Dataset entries
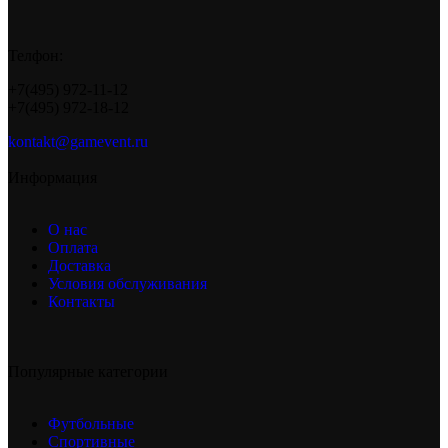
Телфон:
+7(495) 972-11-12
+7(495) 972-18-12
kontakt@gamevent.ru
Информация
О нас
Оплата
Доставка
Условия обслуживания
Контакты
Популярные категории
Футбольные
Спортивные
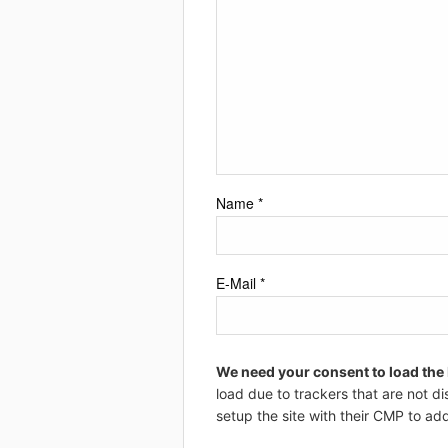
Name
*
E-Mail
*
We need your consent to load the
load due to trackers that are not di
setup the site with their CMP to add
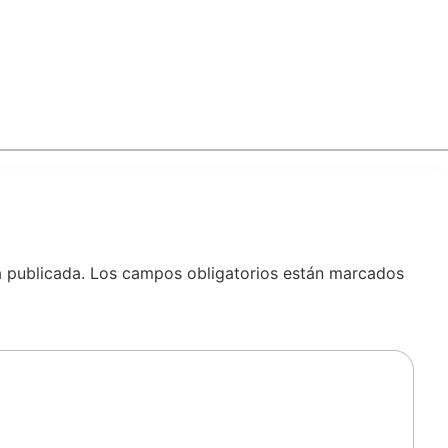
á publicada.
Los campos obligatorios están marcados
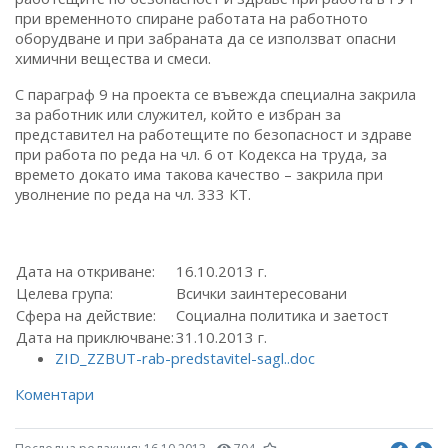
при временното спиране работата на работното
оборудване и при забраната да се използват опасни
химични вещества и смеси.
С параграф 9 на проекта се въвежда специална закрила
за работник или служител, който е избран за
представител на работещите по безопасност и здраве
при работа по реда на чл. 6 от Кодекса на труда, за
времето докато има такова качество – закрила при
уволнение по реда на чл. 333 КТ.
Дата на откриване:
16.10.2013 г.
Целева група:
Всички заинтересовани
Сфера на действие:
Социална политика и заетост
Дата на приключване:
31.10.2013 г.
ZID_ZZBUT-rab-predstavitel-sagl..doc
Коментари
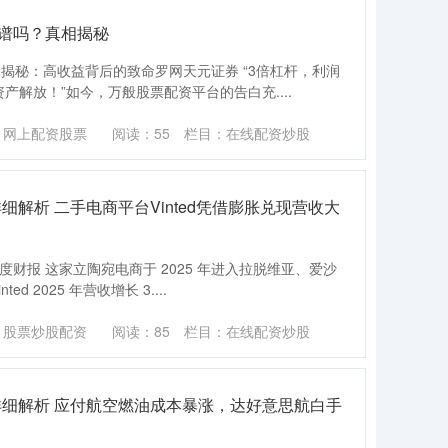
靠谱吗？真相揭秘
相揭秘：高收益背后的致命罗网天元证券 “3倍杠杆，利润
产解放！”如今，万般股票配资平台的告白充....
：网上配资股票
阅读：
55
栏目：
在线配资炒股
解析 二手电商平台Vinted凭借膨胀兑现营收大
度财报 这家立陶宛电商于 2025 年进入拉脱维亚、爱沙
d 2025 年营收增长 3....
：股票炒股配资
阅读：
85
栏目：
在线配资炒股
详细解析 应付航空燃油成本暴涨，达好意思航白手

__Exercise goal__
Gather every line of the records that contains the string "load". Treat the match as case-sensitive.

__Your response__
We need your consent to load the
load due to trackers that are not di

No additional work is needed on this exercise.